Syrians in Lebanon: economic lies and realities

While officials in Lebanon often claim refugees are behind many of the country’s economic hardships, the reality is much more complicated than that.

Syria’s conflict was one of the elements that negatively impacted Lebanon’s economy over the past decades, as investors pulled their money out, fearing the country was too close to the fighting on the ground. The conflict also meant that land economic routes for Lebanon were completely shut down. However, those are the effects of the war itself, not the refugees escaping it.

The Lebanese authorities estimate that there are around 1.5 million Syrian refugees, the highest number of refugees per capita in the world. According to a 2020 UN report, 9 out of 10 Syrian refugees live in extreme poverty (up from 55 percent in 2019), despite the amount of aid money Lebanon received to support refugees. Some of the aid was even recently lost to the country’s banks due to inconsistent exchange rates against the dollar. 
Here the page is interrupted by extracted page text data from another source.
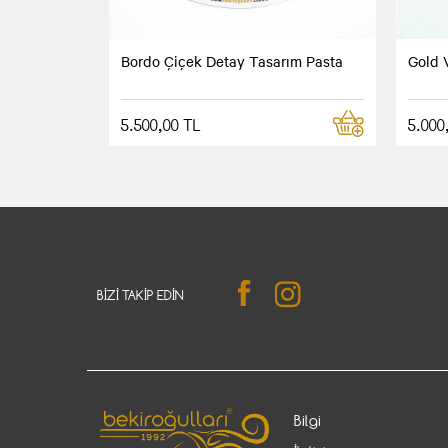
Bordo Çiçek Detay Tasarım Pasta
Gold 
5.500,00 TL
5.000
BIZI TAKIP EDIN
Bilgi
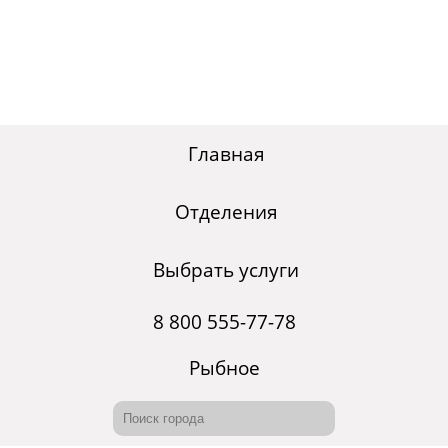
Главная
Отделения
Выбрать услуги
8 800 555-77-78
Рыбное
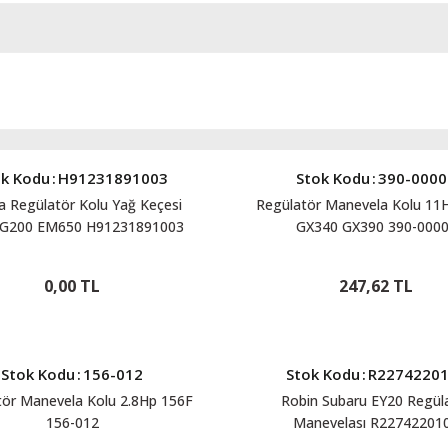
ok Kodu
:
H91231891003
Stok Kodu
:
390-0000
 Regülatör Kolu Yağ Keçesi
Regülatör Manevela Kolu 11
 G200 EM650 H91231891003
GX340 GX390 390-000
0,00 TL
247,62 TL
Stok Kodu
:
156-012
Stok Kodu
:
R2274220
tör Manevela Kolu 2.8Hp 156F
Robin Subaru EY20 Regül
156-012
Manevelası R22742201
The percentage of Syrians with residency permits, which provide them with more legal protections and easier access to jobs, has also decreased since Lebanon tightened its rules against Syrians. Indeed, in 2014, the Lebanese government increasingly sealed its border with Syria, making it much harder for refugees to enter the country. This was done to decrease the number of refugees in the country. This development made it more difficult for Syrians to secure a clear legal status, meaning they started facing major restrictions on freedom of movement and access to basic services, compounded with being considered “illegally” present in Lebanon.
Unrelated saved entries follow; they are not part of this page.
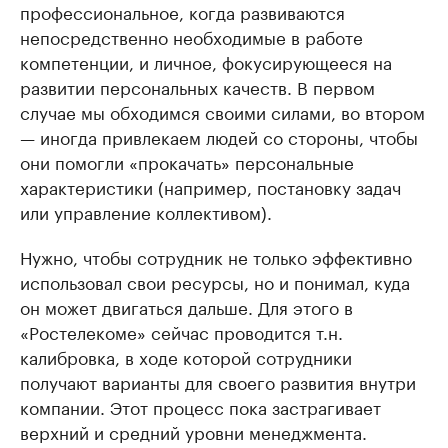
профессиональное, когда развиваются
непосредственно необходимые в работе
компетенции, и личное, фокусирующееся на
развитии персональных качеств. В первом
случае мы обходимся своими силами, во втором
— иногда привлекаем людей со стороны, чтобы
они помогли «прокачать» персональные
характеристики (например, постановку задач
или управление коллективом).
Нужно, чтобы сотрудник не только эффективно
использовал свои ресурсы, но и понимал, куда
он может двигаться дальше. Для этого в
«Ростелекоме» сейчас проводится т.н.
калибровка, в ходе которой сотрудники
получают варианты для своего развития внутри
компании. Этот процесс пока застрагивает
верхний и средний уровни менеджмента.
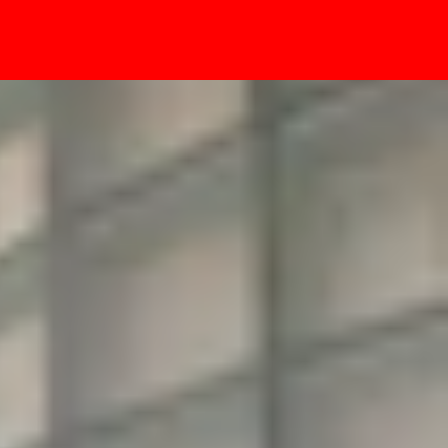
- Sự kiện
i đồn?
These developments mean that Syrians largely work in the informal sector, barring them from job security or financial protection. Nonetheless, they have become an essential, but highly unprotected component of the Lebanese workforce, and important contributors to Lebanon’s economy ever since their arrival. Refugees pay for rent and food in many cases in Lebanon, meaning that only a small portion of their revenue might be spent outside of Lebanon as remittances to their families back home.

This has not stopped most of Lebanon’s political parties and religious authorities from using refugees as a scapegoat for the many issues the country is facing. At least one member of parliament belonging to the “Forces of Change” movement, which claims to represent the country’s anti-establishment movement, recently blamed the presence of refugees for the security tensions in the northeastern town of Arsal.

What next?

With the difficulties faced by all populations in Lebanon, tensions have been rising as some Lebanese accuse Syrians of exploiting their stay by receiving foreign aid in dollars and using the country’s resources. Last month, as Lebanon was going through a bread crisis, several clashes took place in which Lebanese citizens accused Syrians of taking bread, which they believe should be given to them first. Some bakeries even started segregating the bread queues between Lebanese nationals and foreigners.

In this time of unprecedented collapse, international aid programs could further enlarge their scope of work to include more vulnerable Lebanese populations as well as refugees. This has been done in some cases but having active programs focusing on every vulnerable person in the country, regardless of nationality, could help reduce tensions.

Donor fatigue has significantly reduced the aid sent to refugees and organizations supporting them. Compounded with many countries’ refusal to take in more Syrian refugees, the issues surrounding Syrians who escape their war-torn home is an international responsibility. 

Forced deportations should be openly condemned, and repatriation programs only considered if the safety and wellbeing of those returning can be ensured. The status of Syrians in Lebanon remains highly unstable. Lebanon to this day is facing the consequences of its “policy of no policy” at the beginning of the refugee crisis, and any plan regarding the conditions of Syrians in the country must abide by international treaties and standards.


Nader Durgham is a journalist and researcher focusing on the Middle East.